Another one is lobsters, There are shortages at times and surpluses, price adjusts and as long as it isn’t during lent (which gets extra supply generally due to the higher demand) it goes just fine, people don’t stock up and they really can’t with lobster because of the limited ‘shelf’ life.
I love my black tea, and drink a lot of it. I cut the regular tea with decaf to keep my caffeine consumption down. I’ve developed quite a tea habit, and have gotten snobby as to the quality of stuff I drink. I like to order high grade loose-leaf black tea online, preferably Assam from India.
It has been a regular bitch trying to purchase a quality loose-leaf decaf black tea online. For several months there I just couldn’t find any, search though I might. I knew the pandemic had something to do with it, but this article describes in depth just how hard the tea industry in India was hit. It was a perfect storm of disruption, from the people picking at the plantations, through trucking and distribution.
Yesterday I finally found the loose-leaf decaf I wanted through Amazon. But it was $62 for a pound!
The exact answer to this question is resisting an easy googling because you’re right, PCs and cars use different chips. The most obvious difference is that car chips are apparently just now getting to 32-bit while PC chips have been 64-bit for years.
Reading between the lines, based on the following article and others like it, I think the the issue is that the same manufacturing plants make both types of chips, and can only manufacture one at a time. That seems like a weird, unsatisfactory answer that can’t possibly be true, though, so maybe somebody else has more insight.

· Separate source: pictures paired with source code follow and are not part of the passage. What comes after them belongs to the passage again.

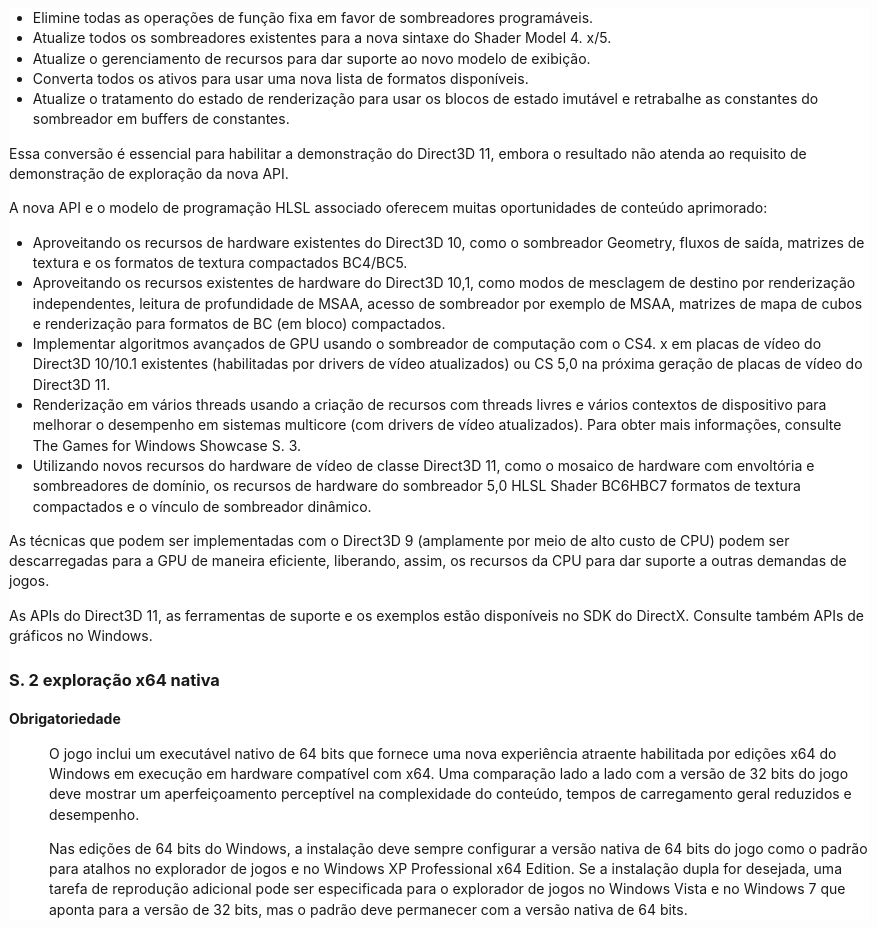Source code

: -   Elimine todas as operações de função fixa em favor de sombreadores programáveis.
-   Atualize todos os sombreadores existentes para a nova sintaxe do Shader Model 4. x/5.
-   Atualize o gerenciamento de recursos para dar suporte ao novo modelo de exibição.
-   Converta todos os ativos para usar uma nova lista de formatos disponíveis.
-   Atualize o tratamento do estado de renderização para usar os blocos de estado imutável e retrabalhe as constantes do sombreador em buffers de constantes.

Essa conversão é essencial para habilitar a demonstração do Direct3D 11, embora o resultado não atenda ao requisito de demonstração de exploração da nova API.

A nova API e o modelo de programação HLSL associado oferecem muitas oportunidades de conteúdo aprimorado:

-   Aproveitando os recursos de hardware existentes do Direct3D 10, como o sombreador Geometry, fluxos de saída, matrizes de textura e os formatos de textura compactados BC4/BC5.
-   Aproveitando os recursos existentes de hardware do Direct3D 10,1, como modos de mesclagem de destino por renderização independentes, leitura de profundidade de MSAA, acesso de sombreador por exemplo de MSAA, matrizes de mapa de cubos e renderização para formatos de BC (em bloco) compactados.
-   Implementar algoritmos avançados de GPU usando o sombreador de computação com o CS4. x em placas de vídeo do Direct3D 10/10.1 existentes (habilitadas por drivers de vídeo atualizados) ou CS 5,0 na próxima geração de placas de vídeo do Direct3D 11.
-   Renderização em vários threads usando a criação de recursos com threads livres e vários contextos de dispositivo para melhorar o desempenho em sistemas multicore (com drivers de vídeo atualizados). Para obter mais informações, consulte The Games for Windows Showcase S. 3.
-   Utilizando novos recursos do hardware de vídeo de classe Direct3D 11, como o mosaico de hardware com envoltória e sombreadores de domínio, os recursos de hardware do sombreador 5,0 HLSL Shader BC6HBC7 formatos de textura compactados e o vínculo de sombreador dinâmico.

As técnicas que podem ser implementadas com o Direct3D 9 (amplamente por meio de alto custo de CPU) podem ser descarregadas para a GPU de maneira eficiente, liberando, assim, os recursos da CPU para dar suporte a outras demandas de jogos.

As APIs do Direct3D 11, as ferramentas de suporte e os exemplos estão disponíveis no SDK do DirectX. Consulte também APIs de gráficos no Windows.

</dd> </dl>

### <a name="s2-exploit-x64-native"></a>S. 2 exploração x64 nativa

<dl> <dt>

<span id="Requirement"></span><span id="requirement"></span><span id="REQUIREMENT"></span>**Obrigatoriedade**
</dt> <dd>

O jogo inclui um executável nativo de 64 bits que fornece uma nova experiência atraente habilitada por edições x64 do Windows em execução em hardware compatível com x64. Uma comparação lado a lado com a versão de 32 bits do jogo deve mostrar um aperfeiçoamento perceptível na complexidade do conteúdo, tempos de carregamento geral reduzidos e desempenho.

Nas edições de 64 bits do Windows, a instalação deve sempre configurar a versão nativa de 64 bits do jogo como o padrão para atalhos no explorador de jogos e no Windows XP Professional x64 Edition. Se a instalação dupla for desejada, uma tarefa de reprodução adicional pode ser especificada para o explorador de jogos no Windows Vista e no Windows 7 que aponta para a versão de 32 bits, mas o padrão deve permanecer com a versão nativa de 64 bits.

It seems weird to me that the same factory line would produce Toyota’s car chips as produce the chips for smartphones, cutting edge video cards, etc… That seems really inefficient but I’m a fully ignorant layperson.
You’re not kidding. Just this past week I bought a brand new 1050 ti for $370 including tax and shipping. The 1050 Ti was released in 2016 with an MSRP of $139. FIVE years ago!
The model I bought usually is marked up compared to MSRP so figure this exact model probably cost around $160, but again, this was back in 2016 when it was a brand new budget model card. And I just paid over double that in 2021.
You remember the lockdowns, with all non-essential workers staying at home? Well, all of those folks were doing something, and when they were staying at home, those things were going undone. So every product that’s considered “non-essential” was in short supply.
Now, for some of those things, there was also a decrease in demand, so it didn’t matter as much. But for others, there wasn’t.
Yeah. I lost my dog Duncan not too long ago. Cavalier King Charles spaniels were pretty expensive to begin. COVID seems to have caused a number of breeders to retire for some reason and demand has gone up. I finally found a breeder that has dogs that are breeding but they have a waiting list and puppies are starting at $5000 (to compare Duncan was $1500 ten years ago).
Bicycles are suddenly also a practical, safe form of transportation for those who are avoiding public transit because of infection risk. And you don’t have to pay to park them, either.